The Phase III MARIANNE trial has completed enrollment, and is intended to provide data to support the regulatory filing of T-DM1 as a first-line treatment for HER2-positive metastatic breast cancer.
Additionally, the companies are exploring the benefits of T-DM1 in combination with Roche/Genentech’s Perjeta (pertuzumab) in patients with HER2-positive locally advanced or metastatic breast cancer.

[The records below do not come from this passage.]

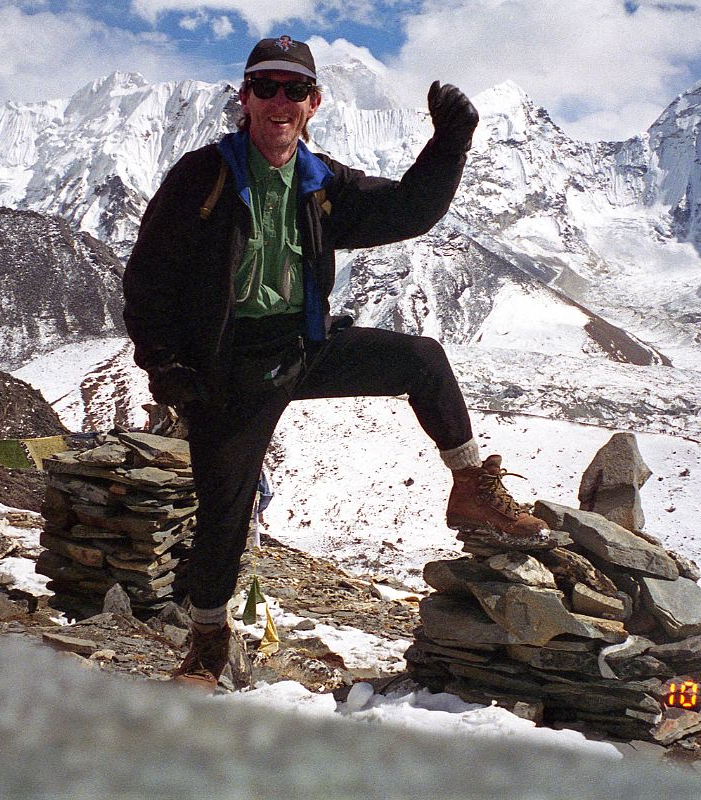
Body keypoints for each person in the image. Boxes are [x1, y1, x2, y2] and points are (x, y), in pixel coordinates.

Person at [123, 35, 549, 690]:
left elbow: (410, 208)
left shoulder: (323, 184)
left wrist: (451, 142)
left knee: (421, 359)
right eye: (265, 86)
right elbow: (148, 280)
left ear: (313, 104)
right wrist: (167, 369)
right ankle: (208, 641)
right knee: (224, 512)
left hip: (304, 346)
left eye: (294, 89)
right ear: (243, 98)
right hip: (227, 367)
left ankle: (470, 488)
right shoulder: (200, 179)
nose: (279, 100)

Roche and Genentech hope that eventually T-DM1 will infiltrate the early stage HER2-positive breast cancer treatment algorithm, as the majority of patients are diagnosed with localized disease.
In June, Roche announced plans to initiate three more T-DM1 trials in patients with early disease, evaluating the drug for neoadjuvant use, adjuvant use, and to treat recurrent disease following surgery within this patient segment.
If all goes as planned, T-DM1 should be able to replace Herceptin in the majority of breast cancer patient segments in which Herceptin is currently used.
Given the potential breadth of use, the high prevalence of breast cancer and the fact that T-DM1 (similarly to Perjeta) will be priced at a premium to Herceptin, T-DM1 undoubtedly has blockbuster potential.
This is good news for Roche/Genentech, as their top-selling product Herceptin, with sales grossing over $3 billion in 2012 H1, will be facing generic competition following patent expiry in 2015.
Immunogen also stands to reap rewards from T-DM1’s success, as the company will collect mid-single-digit royalties on the sales.
This will help fund the clinical development of IMGN901, Immunogen’s lead wholly-owned compound, for the first-line treatment of small-cell lung cancer and for relapsed multiple myeloma.